La rigueur présidentielle a été rarement contrariée du fait d’Ahmed Ouyahia, toujours disponible et maîtrisant les dossiers les plus complexes. Le binôme fonctionne à plein régime et la rareté des Conseils des ministres est largement compensée par la fréquence élevée des Conseils de gouvernement et des sessions interministérielles. S’il n’y a pas de rencontres quotidiennes entre les deux hommes, les échanges sont nombreux. De tous les Premiers ministres successifs de la dernière décennie, Ouyahia est celui qui apporte le plus de contradictions dans ses discussions avec le président. Sans véhémence ni effronterie – il fait même plutôt preuve de déférence – mais avec détermination et force arguments. Et il n’est pas rare qu’il gagne la « bataille », sans pour autant que son ego ne se mette à enfler. Autrement dit, Ouyahia n’est pas homme à crier sur les toits qu’il est parvenu à faire changer d’avis Bouteflika. Surtout que les deux hommes sont le plus souvent sur la même longueur d’onde et partagent les mêmes conceptions des « intérêts supérieurs de la Nation ». Contrairement à l’idée reçue, Ouyahia ne se situe pas à la gauche de Bouteflika, et les récentes mesures de durcissement en matière d’investissements étrangers et de transfert des bénéfices ne sont pas de son seul fait. Le patriotisme économique est l’enfant naturel du nationalisme dont les deux hommes se réclament. 

Ouyahia a-t-il changé ?

Il est indéniable qu’Ouyahia I (entre 2003 et 2006) ne ressemble en rien à Ouyahia II (depuis juin 2008). Le personnage n’a jamais été flamboyant. Il est désormais encore plus discret, mais toujours aussi intraitable avec ses collaborateurs. Bourreau de travail, il est le premier arrivé au Palais du gouvernement, prêt à répondre à toute sollicitation d’El-Mouradia. Il sait que le président est encore plus matinal que lui. Ouyahia I était prompt à répondre aux médias. À l’aise face aux caméras et aux micros, il donnait régulièrement des conférences de presse. Ouyahia II est plus avare de déclarations, refusant toute demande d’interview, fuyant les journalistes en marge des cérémonies protocolaires.
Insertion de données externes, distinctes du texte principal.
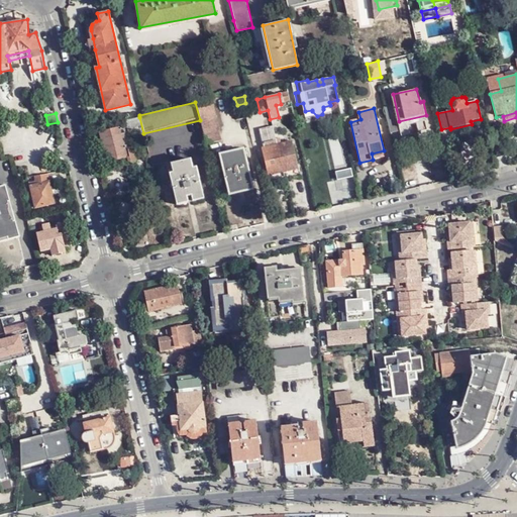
[(143,133),(139,117),(126,120),(127,125),(130,136),(131,137),(133,137),(138,137),(139,137),(141,138),(142,140),(143,143),(144,143),(145,143),(143,133)]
Si l’on s’en tient au mode de fonctionnement du duo Bouteflika-Ouyahia, sur les engagements du premier et la détermination du second à les tenir, on serait tenté de conclure qu’il est promis à une longue vie. Peu porté sur les confidences, Ouyahia a cependant laissé échapper un indice. Le 25 mai dernier, répondant aux interpellations de députés à l’occasion de l’adoption du plan d’action du gouvernement, il a évoqué les rapports entre l’exécutif et le Parlement, affirmant que lui et son équipe étaient à la disposition des parlementaires… jusqu’en 2012, qui coïncide avec la fin de l’actuelle législature.